Aufträge: IT vergibt noch 44 Prozent
An zweiter Stelle folgen Projektmanagement mit 17 Prozent und Individual-Software-Einführung mit 13 Prozent. Diese drei Themenfelder, machen damit über die Hälfte der Tätigkeiten aus. Dahinter reihen sich Systemintegration, Standardsoftware-Einführung und Qualitätssicherung mit jeweils etwa 12 Prozent ein.
Die wichtigste Kundenbranche ist nach wie vor die Telekommunikations- und IT-Branche, auf die fast ein Drittel der Umsätze entfällt. An zweiter Stelle – ohne nennenswerte Veränderungen zum Vorjahr – hält sich der Bankensektor mit einem Anteil von etwa 12 Prozent. Es folgen Chemie- und Pharmaindustrie sowie Unternehmen aus dem Bereich Energie, Verkehr und Logistik.
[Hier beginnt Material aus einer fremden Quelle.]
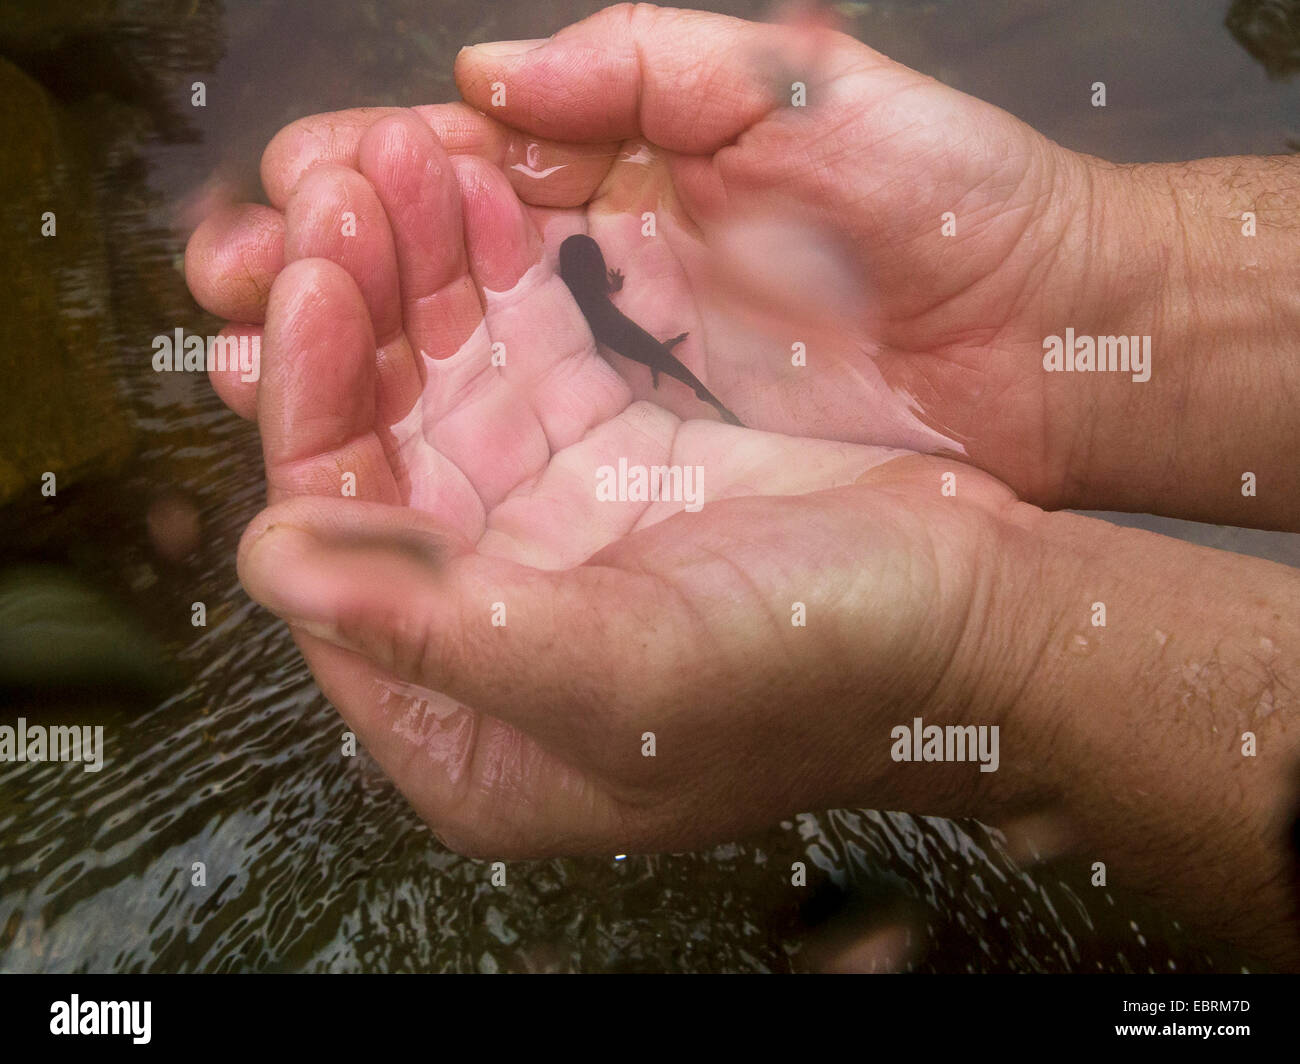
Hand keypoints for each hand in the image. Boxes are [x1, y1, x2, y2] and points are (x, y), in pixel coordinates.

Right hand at [188, 6, 1106, 499]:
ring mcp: (619, 370)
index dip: (365, 179)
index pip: (453, 167)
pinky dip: (426, 446)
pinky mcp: (647, 457)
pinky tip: (352, 448)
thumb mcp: (793, 90)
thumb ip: (637, 65)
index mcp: (621, 167)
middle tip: (244, 288)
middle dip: (323, 272)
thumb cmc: (945, 203)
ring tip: (261, 365)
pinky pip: (512, 450)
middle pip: (425, 270)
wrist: (1047, 345)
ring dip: (346, 364)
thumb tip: (480, 79)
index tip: (304, 200)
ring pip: (447, 363)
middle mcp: (601, 271)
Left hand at [233, 110, 1035, 855]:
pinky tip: (479, 198)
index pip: (336, 556)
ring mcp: (548, 541)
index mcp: (467, 726)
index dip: (309, 415)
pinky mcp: (611, 465)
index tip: (308, 291)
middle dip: (354, 319)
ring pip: (441, 392)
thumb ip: (441, 633)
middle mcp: (488, 632)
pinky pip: (524, 361)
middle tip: (342, 194)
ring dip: (416, 278)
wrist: (978, 612)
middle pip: (378, 456)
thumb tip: (271, 563)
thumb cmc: (828, 671)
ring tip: (396, 168)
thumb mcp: (627, 673)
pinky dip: (499, 281)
In der Vergangenheit wurden die Anfragen direkt aus der IT-Abteilung gestellt. „Doch in den letzten Jahren haben der Einkauf sowie die Fachabteilungen als Auslöser von Projektanfragen an Bedeutung gewonnen“, heißt es in der Studie. „Die Verschiebungen scheinen sich jedoch abzuschwächen.“ So entfielen 2010 auf die IT-Abteilungen knapp 44 Prozent der Auftragsvergaben – ein Minus von etwa einem Prozent gegenüber 2009. Der Einkauf war für 36 Prozent der Auftrag verantwortlich, die Fachabteilungen für 18 Prozent.
Die Studie „Der Markt für Rekrutierung, Vermittlung und Steuerung freiberuflicher IT-Experten in Deutschland“ ist bei Lünendonk erhältlich.